Le projet שובל טוב רמות à Jérusalem, relevant du programme Mehir LaMishtaken (prix subventionné pour primo-accédants), a obtenu l'autorisation d'augmenter de 20 % la part du marché libre, mais cette modification a entraîné une taxe de valorisation (היטל השבחה) d'environ 15,8 millions ₪ - soit près de 50 fois le montant anticipé par le promoteur.
En bref
- שובל טוב רמות s'est vu imposer une taxe de valorisation d'environ 15,8 millions ₪ à la suite de l'augmentation de la part du marché libre dans un projet à Jérusalem.
- La modification de la répartition des logements dans un projet Mehir LaMishtaken est considérée comme une valorisation des droits et donne lieu à un paiement à l'autorité locale.
- Des charges imprévues peuvent affecter les délais et les prix des logements du marché libre au sein du même projet.
- Il est recommandé aux acquéreurs de vérifier le statut de l'autorisation et le paiement des taxes avant de signer un contrat.
Lorsqu'un promoteur demande à modifier la répartition des logements dans un projet Mehir LaMishtaken, il rouvre de fait une négociation avec l'autorité locale sur la valeur des droits qu'il détient. Dans le cas du projet שובל טוב רמות à Jérusalem, cette négociation s'est conclue par une taxe de valorisation d'environ 15,8 millions ₪ - contre environ 320 000 ₪ que la société estimait devoir payer.

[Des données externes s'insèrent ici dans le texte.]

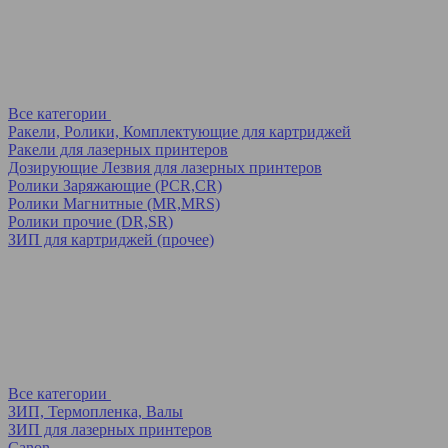
Все категории
Ракели, Ролики, Комплектующие для картриджей
Ракели для лазерных принтеров
Дозирующие Лезвия для лазерных принтеров
Ролики Заряжающие (PCR,CR)
Ролики Магнитные (MR,MRS)
Ролики прочие (DR,SR)
ЗИП для картриджей (прочее)
Все категории
ЗИП, Термопленка, Валы
ЗИП для лазерных принтеров
Canon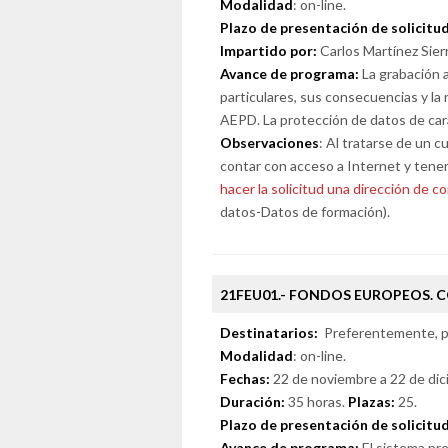
Modalidad
: on-line.
Plazo de presentación de solicitu
Impartido por:
Carlos Martínez Sier
Avance de programa:
La grabación 
particulares, sus consecuencias y la 
AEPD. La protección de datos de cará
Observaciones
: Al tratarse de un c
contar con acceso a Internet y tene
hacer la solicitud una dirección de co
datos-Datos de formación).
21FEU01.- FONDOS EUROPEOS.
Destinatarios:
Preferentemente, pe
Modalidad
: on-line.
Fechas:
22 de noviembre a 22 de dic
Duración:
35 horas.
Plazas:
25.
Plazo de presentación de solicitu
Avance de programa:
El sistema pr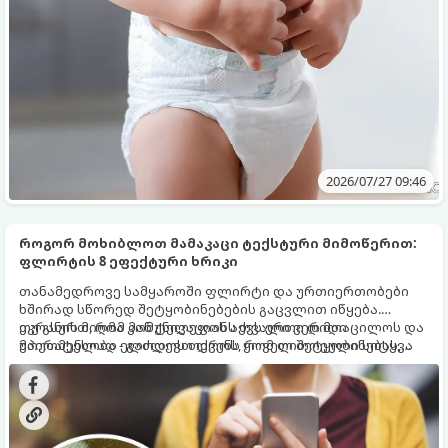
2026/07/27 09:46
როგორ მოხიბლოთ მამაკაცი ტექსტური მიმოწერით:
ფლირტის 8 ეფექტური ხრიკი
თანამედროვე სამყაროში ფლირტი და ურთიერთობები
ხშირად სწორედ შეტყობინებების გაცვლით იწყება.
ეკრანის მიღმა კომუნიკაციას აქვს ერთი დიდი
თუ გსურთ, რომ მან ტელეფონს თვალი ვერ მოაცილოს და
უპირატესობა - გაძლევთ დროს, რომ თითოეული სიტყვა
მოუთმენლად ელოდოს თქვენს ყოველ შეტყობინებას,
კარგად მოიფიქროთ და საიდუმლოებით მოცული,
გამოიყენეთ ფსიქოლოგიაზე დაფუძნებული ეს 10 ოქროს
მიმზიდველი იმიჯი შექმნათ.
წესი: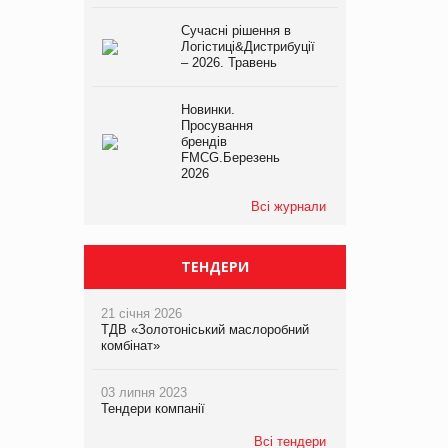
Сучасні рішення в
Логістиці&Дистрибуції
– 2026. Травень
Новинки.
Просування
брендів
FMCG.Березень
2026
Всі журнали
ТЕНДЕРИ
21 січня 2026
ТДВ «Золотоніський маслоробний
комбінат»
03 липня 2023
Тендери компанії
Всі тендери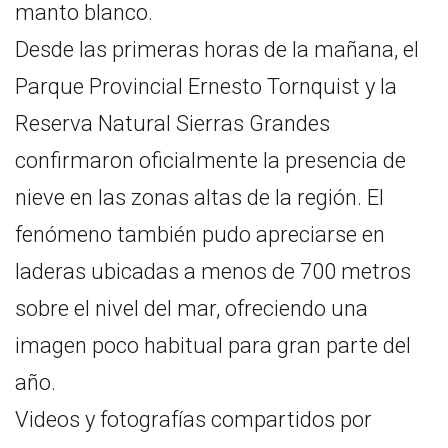
manto blanco.
Desde las primeras horas de la mañana, el
Parque Provincial Ernesto Tornquist y la
Reserva Natural Sierras Grandes
confirmaron oficialmente la presencia de
nieve en las zonas altas de la región. El
fenómeno también pudo apreciarse en
laderas ubicadas a menos de 700 metros
sobre el nivel del mar, ofreciendo una
imagen poco habitual para gran parte del
año.
Videos y fotografías compartidos por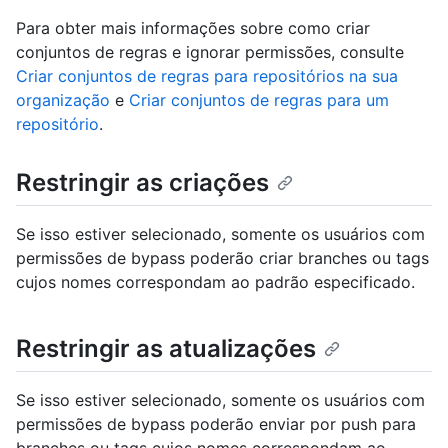
Para obter mais informações sobre como criar
conjuntos de regras e ignorar permissões, consulte
Criar conjuntos de regras para repositórios na sua
organização
e
Criar conjuntos de regras para um
repositório
.
Restringir as criações
Se isso estiver selecionado, somente os usuários com
permissões de bypass poderão criar branches ou tags
cujos nomes correspondam ao padrão especificado.
Restringir as atualizações
Se isso estiver selecionado, somente os usuários com
permissões de bypass poderão enviar por push para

Ce qui a exactement changé dans le projet
La société a obtenu l'autorisation d'augmenter de 20 % le nombre de logements vendus sur le marché libre, c'est-à-dire en dehors du cadre du programme Mehir LaMishtaken. Une telle démarche améliore sensiblement la rentabilité du projet pour le promoteur, les logements du marché libre se vendant à un prix bien supérieur à ceux destinés aux bénéficiaires. Toutefois, l'autorité locale a considéré cette modification comme une valorisation des droits et a donc soumis le promoteur à la taxe correspondante.
L'écart entre ce que le promoteur s'attendait à payer et ce qui lui a été réclamé est considérable - plusieurs centaines de pour cent. Ce cas illustre à quel point les calculs de la taxe de valorisation peuvent être contestés, et à quel point une modification en apparence technique de la répartition des logements peut devenir un événement économique majeur pour le promoteur.
Ce que cela signifie pour les acquéreurs d'un appartement neuf (achat sur plan)
Pour toute personne s'intéressant aux logements dans les projets Mehir LaMishtaken à Jérusalem, il convient de prêter attention à plusieurs implications pratiques.
Premièrement, des charges imprévues de cette ampleur peuvent affecter le calendrier du projet. Un promoteur contraint de payer des dizaines de millions de shekels qu'il n'avait pas planifiés peut ralentir le rythme de la construction, engager des négociations prolongées avec l'autorité locale, ou dans les cas extrêmes réexaminer la viabilité de l'ensemble du projet.
Deuxièmement, la composition des logements dans un projet - combien sont destinés aux bénéficiaires et combien au marché libre - est un paramètre susceptible d'évoluer même après l'approbation du projet, et une telle modification a un coût réglementaire. Un acquéreur qui a examiné un projet à un stade donné et y a constaté un certain ratio de logements subventionnés par rapport aux logements de marché ne peut pas supposer que ce ratio sera maintenu jusqu'à la livraison.
Troisièmement, les coûts imprévus des promoteurs dans les projets subventionnés tendent à être répercutés, au moins en partie, sur les prix des logements du marché libre au sein du même projet. Ce contexte est particulièrement pertinent à Jérusalem : les données de transactions pour le premier trimestre 2026 indiquent un prix moyen de 2 882 400 ₪ pour un appartement de 4 pièces dans la ville - un niveau élevé qui reflète la pression structurelle sur le marché, même lorsque ce chiffre affiche une baisse annuelle de 9,8 %. Comme il ressort du dernier indice des prix des logements, Jérusalem figure parmi les zones où les logements neufs continuent d'enregistrer des hausses, à rebours de la tendance observée au centre du pays et à Tel Aviv.
Ce qu'il convient de vérifier avant de signer un contrat
Pour toute personne en cours d'examen d'un projet Mehir LaMishtaken à Jérusalem - 31 projets neufs sont actuellement actifs dans la ville dans la base de données Diraly - il est recommandé de vérifier à quel stade d'autorisation se trouve le projet, si la répartition des logements a déjà été définie de manière définitive, et quelle est la situation du promoteur concernant le paiement des taxes. Ce sont des informations qu'il est possible de demander à consulter avant la signature d'un contrat, et dont l'affaire שובל טוב רמות illustre l'importance.